St. Paul attorney who hit jogger won't face felony charges
ST. PAUL — The St. Paul attorney who struck and killed a jogger in St. Paul last winter will not face felony charges.
The decision comes after the Hennepin County attorney's office reviewed evidence in the case against Peter Berge and determined the 61-year-old was not under the influence of drugs or alcohol at the time of the collision, nor was he on his cellphone, the office reported Wednesday morning.
As such, Hennepin County Attorney Mike Freeman found Berge's conduct not to be grossly negligent and declined to file felony charges.
Prosecutors relied on witness statements and accident reconstruction to make their decision, the office reported.
Their analysis estimated that Berge was driving just over 30 mph at the time of the collision and that he drifted into oncoming traffic several times before shifting back into the correct lane, authorities say.
The speed limit on the roadway is 25 mph.
A massive tumor was discovered on Berge's brain two days after he fatally struck Scott Spoo at Mississippi River Boulevard and Dayton Avenue about 4:40 p.m. Feb. 22, 2017, authorities say.
Spoo, 35, of St. Paul, died about an hour after the crash at Hennepin County Medical Center. He was a 3M senior product development engineer in the stationery and office supplies division, and an avid runner and bicyclist.
Police arrested Berge on suspicion of criminal vehicle operation shortly after his sport-utility vehicle collided with Spoo in the crosswalk.
Police said Spoo was not wearing headphones or earbuds when he was struck, and officers suspected Berge of being under the influence because he failed balance tests. They also said at the time that there was reason to believe he might have been on his cellphone.
A search of Berge's cellphone records has subsequently revealed that he had not been on his phone since 4:26 p.m. that day, according to the Hennepin County attorney's office.

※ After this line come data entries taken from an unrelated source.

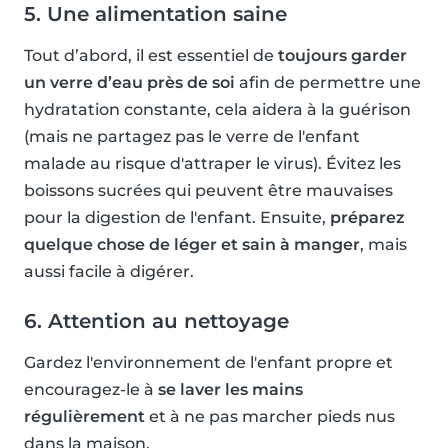
5. Une alimentation saine
Tout d’abord, il est essentiel de
toujours garder
un verre d’eau près de soi
afin de permettre une
hydratation constante, cela aidera à la guérison
(mais ne partagez pas le verre de l'enfant
malade au risque d'attraper le virus). Évitez les
boissons sucrées qui peuvent être mauvaises
pour la digestion de l'enfant. Ensuite,
préparez
quelque chose de léger et sain à manger
, mais
aussi facile à digérer.
6. Attention au nettoyage
Gardez l'environnement de l'enfant propre et
encouragez-le à
se laver les mains
régulièrement
et à ne pas marcher pieds nus
dans la maison.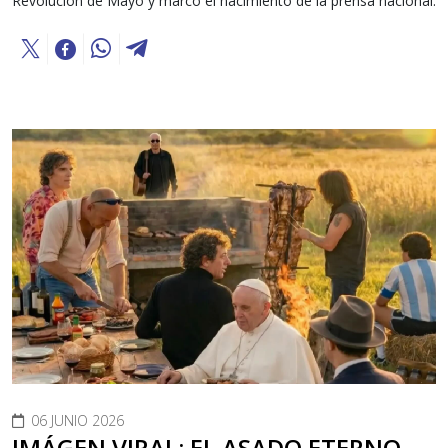
Revolución de Mayo y marcó el nacimiento de la prensa nacional.
06 JUNIO 2026
IMÁGEN VIRAL: EL ASADO ETERNO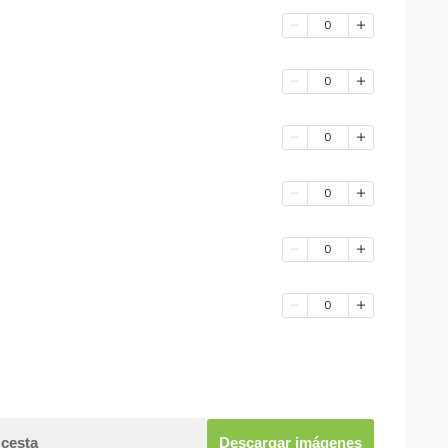
0
0
0
0
0
0
 cesta
Descargar imágenes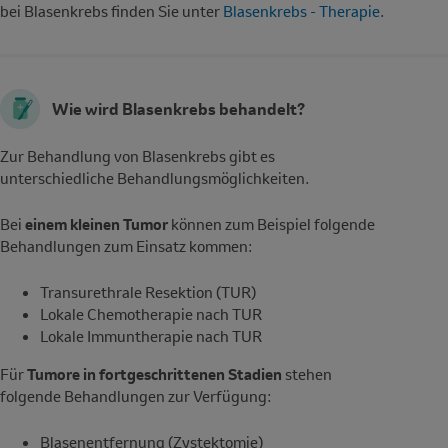
bei Blasenkrebs finden Sie unter
Blasenkrebs - Therapie
.
Wie wird Blasenkrebs behandelt?
Zur Behandlung von Blasenkrebs gibt es
unterschiedliche Behandlungsmöglichkeiten.
Bei
einem kleinen Tumor
können zum Beispiel folgende
Behandlungen zum Einsatz kommen:
Transurethrale Resektion (TUR)
Lokale Chemotherapie nach TUR
Lokale Immuntherapie nach TUR
Für
Tumore in fortgeschrittenen Stadien
stehen
folgende Behandlungen zur Verfügung:
Blasenentfernung (Zystektomie)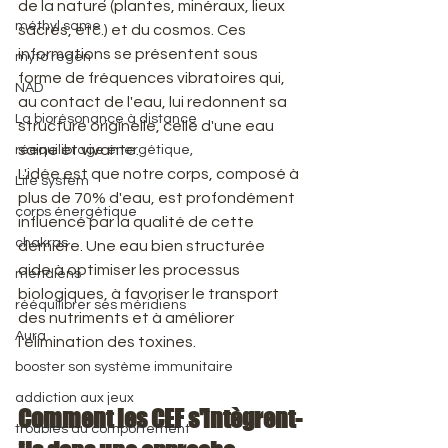
de la nature (plantes, minéraux, lieux 
méthyl same
sacrés, etc.) et du cosmos. Ces 
informations se présentent sous 
myto regen
forme de fréquences vibratoires qui, 
NAD
au contact de l'eau, lui redonnent sa 
La biorésonance à distance
structure originelle, celle d'une eau 
saine et vivante.
réequilibrage énergétique,
​L'idée est que notre corps, composé à 
Life system
plus de 70% d'eau, est profondément 
corps énergétique
influencé par la qualité de cette 
chakras
dernière. Une eau bien structurée 
aide à optimiser les processus 
méridiens
biologiques, à favoriser le transport 
rééquilibrer ses méridiens
des nutriments et à améliorer 
Aura
l'élimination des toxines.
booster son système immunitaire
addiction aux jeux
​Comment les CEF s'intègrent-
troubles du comportement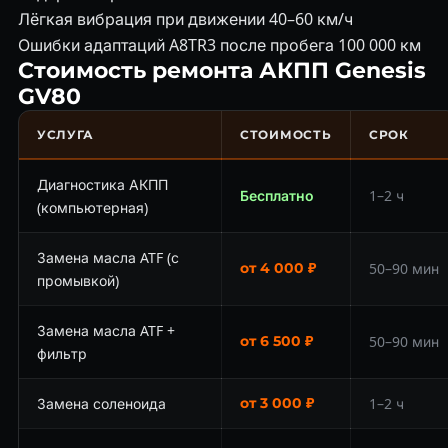
Лёгкая вибрация при движении 40–60 км/ч
Ошибки адаптаций A8TR3 после пробега 100 000 км
Стоимость ремонта АКПП Genesis
GV80
УСЛУГА
СТОИМОСТЬ
СРОК
Диагностика АКПП
Бесплатно
1–2 ч
(компьютерная)
Замена масла ATF (с
от 4 000 ₽
50–90 мин
промывкой)
Замена масла ATF +
от 6 500 ₽
50–90 мин
фильтр
Замена соленоида
от 3 000 ₽
1–2 ч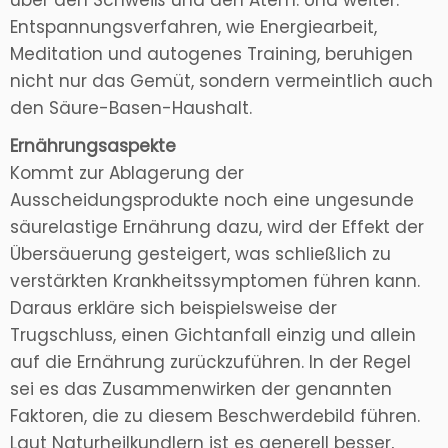
über den Schweiß und den Atem. Und weiter:
Entspannungsverfahren, wie Energiearbeit,
Meditation und autogenes Training, beruhigen
nicht nur das Gemüt, sondern vermeintlich auch
den Säure-Basen-Haushalt.
Ernährungsaspekte
Kommt zur Ablagerung der
Ausscheidungsprodukte noch eine ungesunde
säurelastige Ernährung dazu, wird der Effekt der
Übersäuerung gesteigert, was schließlich zu
verstärkten Krankheitssymptomen führen kann.
Daraus erkläre sich beispielsweise der
Trugschluss, einen Gichtanfall einzig und allein
auf die Ernährung zurückzuführen. In der Regel
sei es das Zusammenwirken der genannten
Faktoren, die zu diesem Beschwerdebild führen.
Laut Naturheilkundlern ist es generell besser,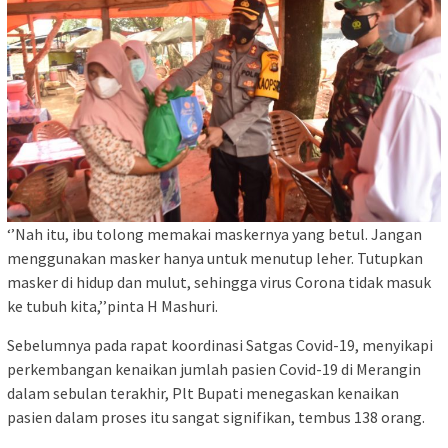
‘’Nah itu, ibu tolong memakai maskernya yang betul. Jangan
menggunakan masker hanya untuk menutup leher. Tutupkan
masker di hidup dan mulut, sehingga virus Corona tidak masuk
ke tubuh kita,’’pinta H Mashuri.
Sebelumnya pada rapat koordinasi Satgas Covid-19, menyikapi
perkembangan kenaikan jumlah pasien Covid-19 di Merangin
dalam sebulan terakhir, Plt Bupati menegaskan kenaikan
pasien dalam proses itu sangat signifikan, tembus 138 orang.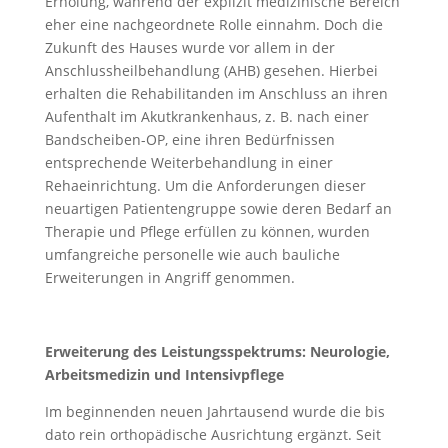
Erholung, während der explizit medizinische Bereich
eher eine nachgeordnete Rolle einnahm. Doch die
Zukunft des Hauses wurde vor allem in der
Anschlussheilbehandlung (AHB) gesehen. Hierbei
erhalten die Rehabilitanden im Anschluss an ihren
Aufenthalt im Akutkrankenhaus, z. B. nach einer
Bandscheiben-OP, eine ihren Bedürfnissen
entsprechende Weiterbehandlung in einer
Rehaeinrichtung. Um die Anforderungen dieser
neuartigen Patientengruppe sowie deren Bedarf an
Therapie und Pflege erfüllen zu können, wurden
umfangreiche personelle wie auch bauliche
Erweiterungen in Angriff genommen.
Erweiterung des Leistungsspektrums: Neurologie,
Arbeitsmedizin und Intensivpflege
Im beginnenden neuen Jahrtausend wurde die bis
dato rein orthopädische Ausrichtung ergänzt. Seit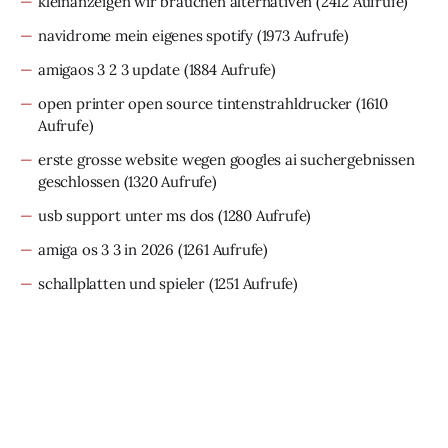
kleinanzeigen wir brauchen alternativen
(2412 Aufrufe)
navidrome mein eigenes spotify
(1973 Aufrufe)
amigaos 3 2 3 update
(1884 Aufrufe)
open printer open source tintenstrahldrucker
(1610
Aufrufe)
erste grosse website wegen googles ai suchergebnissen
geschlossen
(1320 Aufrufe)
usb support unter ms dos
(1280 Aufrufe)
amiga os 3 3 in 2026
(1261 Aufrufe)
schallplatten und spieler
(1251 Aufrufe)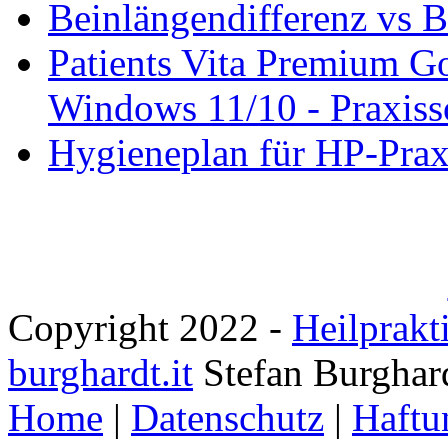
Beinlängendifferenz vs B
Patients Vita Premium 
Windows 11/10 - Praxisso
Hygieneplan für HP-Pra
Copyright 2022 -
Heilprakt
burghardt.it
Stefan Burghar
Home
|
Datenschutz
|
Haftu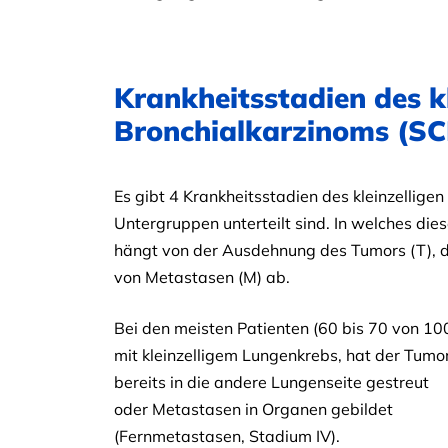
Krankheitsstadien des kl
Bronchialkarzinoms (SC
Es gibt 4 Krankheitsstadien des kleinzellige
Untergruppen unterteilt sind. In welches dies
hängt von der Ausdehnung des Tumors (T), 
von Metastasen (M) ab.
Bei den meisten Patienten (60 bis 70 von 10
mit kleinzelligem Lungenkrebs, hat der Tumo
bereits in die andere Lungenseite gestreut
oder Metastasen in Organen gebildet
(Fernmetastasen, Stadium IV).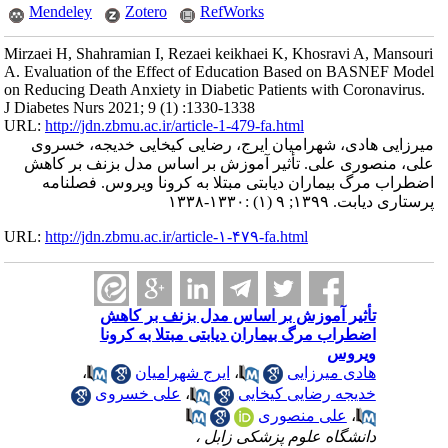
Mendeley
Zotero
RefWorks
Mirzaei H, Shahramian I, Rezaei keikhaei K, Khosravi A, Mansouri
A. Evaluation of the Effect of Education Based on BASNEF Model
on Reducing Death Anxiety in Diabetic Patients with Coronavirus.
J Diabetes Nurs 2021; 9 (1) :1330-1338
URL:
http://jdn.zbmu.ac.ir/article-1-479-fa.html
میرزایی هادی، شهرامیان ایرج، رضایی کیخایی خدیجه، خسروی
علی، منصوری علی. ﺗﺄﺛﯿﺮ آموزش بر اساس مدل بزنف بر کاهش
اضطراب مرگ ﺑﯿﻤﺎران دیابتی مبتلا به کرونا ویروس. فصلنامه
پرستاری دیابت. ۱۳۹۹; ۹ (۱) :۱۳۳۰-۱۳۳۸
URL:
http://jdn.zbmu.ac.ir/article-۱-۴۷۹-fa.html
ﺗﺄﺛﯿﺮ آموزش بر اساس مدل بزنف بر کاهش
اضطراب مرگ ﺑﯿﻤﺎران دیابتی مبتلا به کرونا
ویروس
هادی میرزایی
،
ایرج شهرامیان
،
خدیجه رضایی کیخایی
،
علی خسروی
،
علی منصوری
دانشگاه علوم پزشکی زابل ،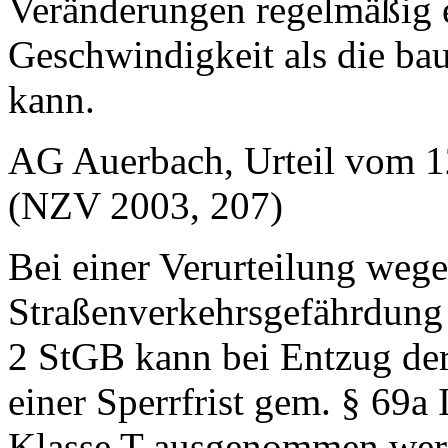
Veränderungen regelmäßig e
Geschwindigkeit als die ba
kann.
AG Auerbach, Urteil vom 1
(NZV 2003, 207)
Bei einer Verurteilung wege
Straßenverkehrsgefährdung 
2 StGB kann bei Entzug de
einer Sperrfrist gem. § 69a
Klasse T ausgenommen werd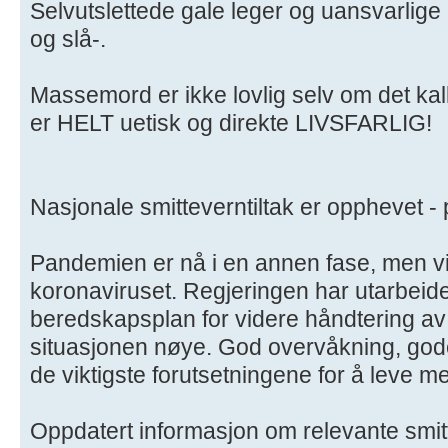
Selvutslettede gale leger og uansvarlige 
og slå-.
Massemord er ikke lovlig selv om det ka
er HELT uetisk og direkte LIVSFARLIG!
Nasjonale smitteverntiltak er opphevet -
Pandemien er nå i en annen fase, men vi
koronaviruset. Regjeringen har utarbeide
beredskapsplan for videre håndtering av
situasjonen nøye. God overvåkning, god
de viktigste forutsetningene for å leve m
Oppdatert informasjon om relevante smitt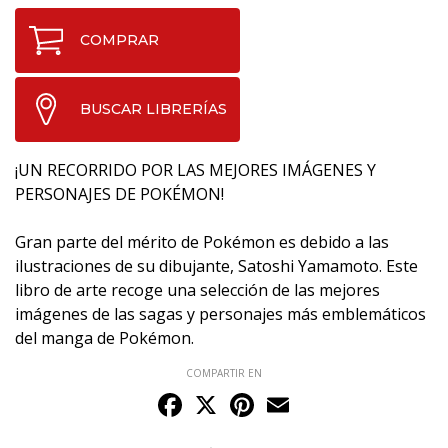
COMPRAR
BUSCAR LIBRERÍAS
¡UN RECORRIDO POR LAS MEJORES IMÁGENES Y
PERSONAJES DE POKÉMON!
Gran parte del mérito de Pokémon es debido a las
ilustraciones de su dibujante, Satoshi Yamamoto. Este
libro de arte recoge una selección de las mejores
imágenes de las sagas y personajes más emblemáticos
del manga de Pokémon.
COMPARTIR EN
Facebook
X
Pinterest
Email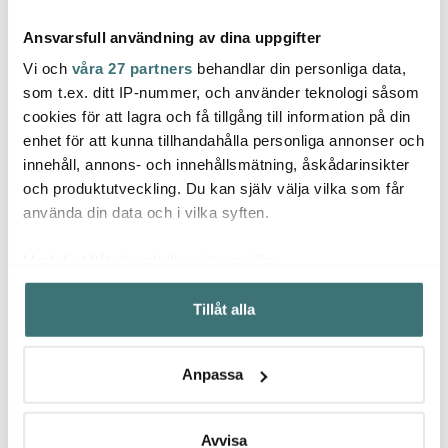
Ansvarsfull användning av dina uppgifter
Vi och
våra 27 partners
behandlar din personliga data,
som t.ex. ditt IP-nummer, och använder teknologi såsom
cookies för att lagra och få tillgång till information på din
Iittala
Iittal
enhet för att kunna tillhandahålla personliga annonser och
Emerio
Iittala Essence Ölglas
Kasteh
innehåll, annons- och innehållsmätning, åskådarinsikter
48 cl 2-pack
Köksvåg Svart
cm Lj
och produktutveckling. Du kan själv välja vilka som får
469 kr
129 kr
269 k
använda din data och i vilka syften.
I lager
I lager
I la
Med din tillåtelse skulle vi även vilja:
Samla in information om din geografiska plats som
Tillåt alla
kan ha en noggrannhet på upp till flera meter
Identifiera din enhet genom att aktivt skanna den för
specifika kännetecken (fingeravtryck)
Låt dig inspireras av våra kunder
Anpassa
Ta reda på mer om hur dina personliga uppgifter
behandlas och ställ in dina preferenser i
detaljsektionen
.
Du kan ändra eller dra tillbaka ditt samtycke när som
Avvisa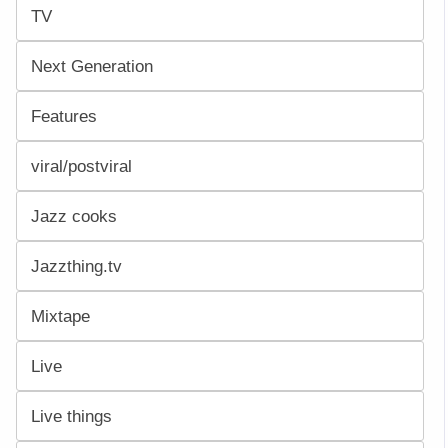
TV
Next Generation
Features
viral/postviral
Jazz cooks
Jazzthing.tv
Mixtape
Live
Live things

"This is a tragic and sad case," Freeman said in a written statement. "We extend our deepest sympathies to Mr. Spoo's family. Had Mr. Berge been drinking or if he had fled the scene we could have charged him with criminal vehicular homicide. That was not the case. There was no evidence of gross negligence, either."
Berge has been a lawyer in Minnesota for more than 30 years, and was among the financial contributors to Ramsey County Attorney John Choi's past campaigns.
As such, the case was referred to Hennepin County to review for possible charges to avoid any potential conflict of interest.
Reached at his home, Berge deferred any comments on the charging decision to his attorney, Charles Hawkins.
Speaking on his behalf, Hawkins said he and Berge were "very appreciative" of Freeman's decision.
"We are just appreciative for the time and the effort that the Hennepin County attorney's office gave in reviewing the case and their willingness to hear our side of things before they made their decision," Hawkins said.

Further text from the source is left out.